Supplied data
------------------------------------------------

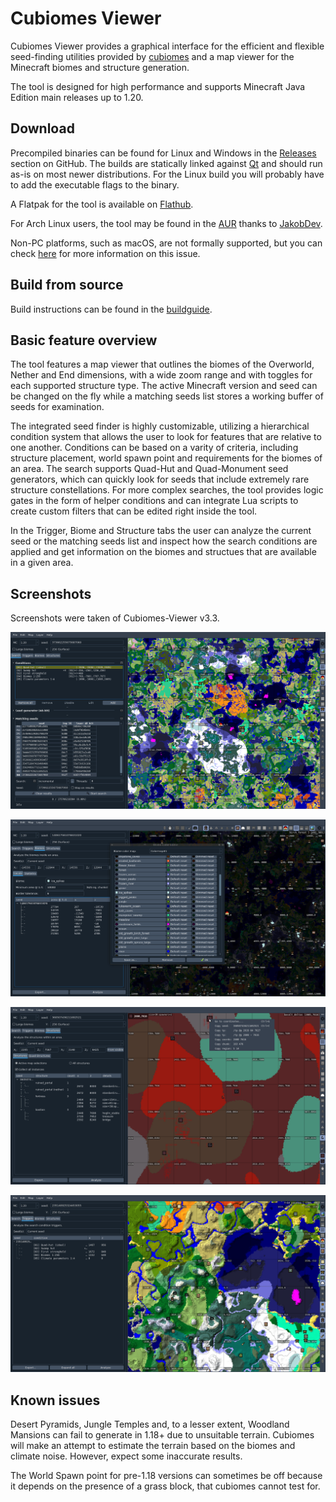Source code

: # Cubiomes Viewer

Cubiomes Viewer provides a graphical interface for the efficient and flexible
seed-finding utilities provided by [cubiomes](https://github.com/Cubitect/cubiomes)
and a map viewer for the Minecraft biomes and structure generation.

The tool is designed for high performance and supports Minecraft Java Edition
main releases up to 1.20.


## Download

Precompiled binaries can be found for Linux and Windows in the 
[Releases](https://github.com/Cubitect/cubiomes-viewer/releases) section on
GitHub. The builds are statically linked against [Qt](https://www.qt.io) and
should run as-is on most newer distributions. For the Linux build you will
probably have to add the executable flags to the binary.

A Flatpak for the tool is available on
[Flathub](https://flathub.org/apps/details/com.github.cubitect.cubiomes-viewer).

For Arch Linux users, the tool may be found in the
[AUR](https://aur.archlinux.org/packages/cubiomes-viewer) thanks to
[JakobDev](https://github.com/JakobDev).

Non-PC platforms, such as macOS, are not formally supported, but you can check
[here](https://github.com/Cubitect/cubiomes-viewer/issues/107) for more
information on this issue.


## Build from source

Build instructions can be found in the [buildguide](buildguide.md).


## Basic feature overview

The tool features a map viewer that outlines the biomes of the Overworld,
Nether and End dimensions, with a wide zoom range and with toggles for each
supported structure type. The active Minecraft version and seed can be changed
on the fly while a matching seeds list stores a working buffer of seeds for
examination.

The integrated seed finder is highly customizable, utilizing a hierarchical
condition system that allows the user to look for features that are relative to
one another. Conditions can be based on a varity of criteria, including
structure placement, world spawn point and requirements for the biomes of an
area. The search supports Quad-Hut and Quad-Monument seed generators, which can
quickly look for seeds that include extremely rare structure constellations.
For more complex searches, the tool provides logic gates in the form of helper
conditions and can integrate Lua scripts to create custom filters that can be
edited right inside the tool.

In the Trigger, Biome and Structure tabs the user can analyze the current seed
or the matching seeds list and inspect how the search conditions are applied
and get information on the biomes and structues that are available in a given
area.


## Screenshots

Screenshots were taken of Cubiomes-Viewer v3.3.

![maingui](etc/screenshot_maingui-fs8.png
"Searching for a quad-hut near a stronghold with a good biome variety")

![biomes](etc/screenshot_biomes-fs8.png
"Locating and highlighting a given biome")

![structures](etc/screenshot_structures-fs8.png
"Examining structures in the nether")

![surface](etc/screenshot_surface-fs8.png
"Overlay with an approximation of the surface height")

## Known issues

Desert Pyramids, Jungle Temples and, to a lesser extent, Woodland Mansions can
fail to generate in 1.18+ due to unsuitable terrain. Cubiomes will make an
attempt to estimate the terrain based on the biomes and climate noise. However,
expect some inaccurate results.

The World Spawn point for pre-1.18 versions can sometimes be off because it
depends on the presence of a grass block, that cubiomes cannot test for.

------------------------------------------------

From the records above, extract exactly and only the lines that begin at the line with "## Screenshots" and stop after the line with "fail to generate".

## Screenshots

Screenshots were taken of Cubiomes-Viewer v3.3.

![maingui](etc/screenshot_maingui-fs8.png
"Searching for a quad-hut near a stronghold with a good biome variety")

![biomes](etc/screenshot_biomes-fs8.png
"Locating and highlighting a given biome")

![structures](etc/screenshot_structures-fs8.png
"Examining structures in the nether")

![surface](etc/screenshot_surface-fs8.png
"Overlay with an approximation of the surface height")

## Known issues

Desert Pyramids, Jungle Temples and, to a lesser extent, Woodland Mansions can
fail to generate in 1.18+ due to unsuitable terrain. Cubiomes will make an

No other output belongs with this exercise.